→ EXTRACT

The Dow struggles as recessionary fears rise
Technical overview shifts on the daily time frame, and sentiment remains majority short amongst traders.
The US economy involved preliminary PMIs (Purchasing Managers’ Index) for this month that continued to show contraction for both manufacturing and services.
With worsening 46.2 and 44.4 readings respectively, retail sales for the month of November not only contracted but missed with a -0.6% figure with its core also in the red, industrial production falling once more with a -0.2% reading, both New York and Philly Fed manufacturing readings below zero at -11.2 and -13.8 respectively.
Unemployment claims are below estimates at 211K a positive but continuing claims rising to the expected 1.671m.
Stocks were in for a rude awakening post-FOMC (Federal Open Market Committee) as ongoing global monetary tightening faced rising recessionary risks and shifting at-risk shorter-term technical indicators and overviews on key indices, while over in the bond market yields finished out the week lower but in real terms higher as breakeven inflation rates were in for a clear drop.
There was plenty of central bank action last Thursday following the FOMC’s Wednesday rate hike, with a 50 basis point (bp) rate hike also in store for
- The Bank of England taking its key rate to 3.5% with two voting to keep it unchanged and another wanting a higher 75bp as further increases “may be required”
- The European Central Bank with its deposit rate at 2% but where it came off as more hawkish with APP reinvestments of maturing bonds to drop by €15bn from February until the second quarter of 2023 and giving off the impression of further 50bp hikes as they’re in for the “long game”
- The Swiss National Bank taking its key rate to 1% and expecting inflation to average 2.4% next year, outside the majors
- Banco de Mexico to a record 10.5% with another hike likely at its next meeting
- But a smaller 25bp hike for the Norges Bank taking its benchmark rate to 2.75% and “most likely” another hike will be in store with the economy likely to contract by a smaller-than-previous 0.1% next year.

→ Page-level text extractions
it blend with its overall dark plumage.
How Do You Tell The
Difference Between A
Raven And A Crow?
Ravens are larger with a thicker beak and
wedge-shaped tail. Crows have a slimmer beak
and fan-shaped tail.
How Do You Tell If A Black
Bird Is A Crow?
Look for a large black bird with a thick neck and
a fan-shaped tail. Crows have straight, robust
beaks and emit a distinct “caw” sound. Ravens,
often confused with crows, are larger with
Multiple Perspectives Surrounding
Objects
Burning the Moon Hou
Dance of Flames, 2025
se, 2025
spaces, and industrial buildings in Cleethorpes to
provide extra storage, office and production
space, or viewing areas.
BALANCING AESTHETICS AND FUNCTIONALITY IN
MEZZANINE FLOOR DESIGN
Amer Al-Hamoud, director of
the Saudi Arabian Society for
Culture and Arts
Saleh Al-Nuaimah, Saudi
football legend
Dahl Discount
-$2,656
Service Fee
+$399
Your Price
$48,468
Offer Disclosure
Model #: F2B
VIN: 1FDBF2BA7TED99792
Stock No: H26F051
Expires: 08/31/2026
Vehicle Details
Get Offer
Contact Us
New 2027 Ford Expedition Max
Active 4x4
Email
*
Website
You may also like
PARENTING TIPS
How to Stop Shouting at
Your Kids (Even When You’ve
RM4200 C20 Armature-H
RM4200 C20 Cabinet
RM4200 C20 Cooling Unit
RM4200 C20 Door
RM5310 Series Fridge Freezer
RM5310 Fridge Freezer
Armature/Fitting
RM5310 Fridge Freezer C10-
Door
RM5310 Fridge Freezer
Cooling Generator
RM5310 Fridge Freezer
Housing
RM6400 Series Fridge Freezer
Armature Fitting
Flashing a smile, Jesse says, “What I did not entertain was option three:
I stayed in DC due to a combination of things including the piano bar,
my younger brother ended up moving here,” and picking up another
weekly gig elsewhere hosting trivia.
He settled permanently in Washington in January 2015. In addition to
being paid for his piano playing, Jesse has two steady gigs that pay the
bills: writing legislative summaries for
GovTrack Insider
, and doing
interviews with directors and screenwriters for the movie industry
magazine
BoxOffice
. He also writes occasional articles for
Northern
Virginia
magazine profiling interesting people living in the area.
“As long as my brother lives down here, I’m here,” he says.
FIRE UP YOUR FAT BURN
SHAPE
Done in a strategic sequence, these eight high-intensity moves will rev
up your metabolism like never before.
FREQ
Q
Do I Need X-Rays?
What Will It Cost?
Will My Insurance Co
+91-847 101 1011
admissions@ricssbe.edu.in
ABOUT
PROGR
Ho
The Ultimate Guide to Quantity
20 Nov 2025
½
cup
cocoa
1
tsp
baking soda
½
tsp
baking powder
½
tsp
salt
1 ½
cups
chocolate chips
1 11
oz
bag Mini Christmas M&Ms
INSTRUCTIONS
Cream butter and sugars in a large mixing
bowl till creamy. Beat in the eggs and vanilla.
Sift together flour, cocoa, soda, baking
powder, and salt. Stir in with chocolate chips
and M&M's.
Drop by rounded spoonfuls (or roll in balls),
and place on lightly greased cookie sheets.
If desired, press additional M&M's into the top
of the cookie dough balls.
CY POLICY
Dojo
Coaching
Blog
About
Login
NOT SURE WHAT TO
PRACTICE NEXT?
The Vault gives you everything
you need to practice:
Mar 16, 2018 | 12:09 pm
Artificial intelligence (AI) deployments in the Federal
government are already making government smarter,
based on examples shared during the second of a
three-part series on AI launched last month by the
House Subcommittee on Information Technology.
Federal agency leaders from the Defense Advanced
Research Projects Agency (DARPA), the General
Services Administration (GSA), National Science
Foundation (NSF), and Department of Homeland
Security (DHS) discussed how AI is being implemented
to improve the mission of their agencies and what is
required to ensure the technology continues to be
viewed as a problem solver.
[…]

→ AIM OF THE EXERCISE
Copy out the part of the market report that opens with the words containing "The Dow struggles" and closes with "manufacturing and services.", replacing "traders" with "investors".

→ WRITTEN ANSWER
The Dow struggles as recessionary fears rise
Technical overview shifts on the daily time frame, and sentiment remains majority short amongst investors.
The US economy involved preliminary PMIs (Purchasing Managers’ Index) for this month that continued to show contraction for both manufacturing and services.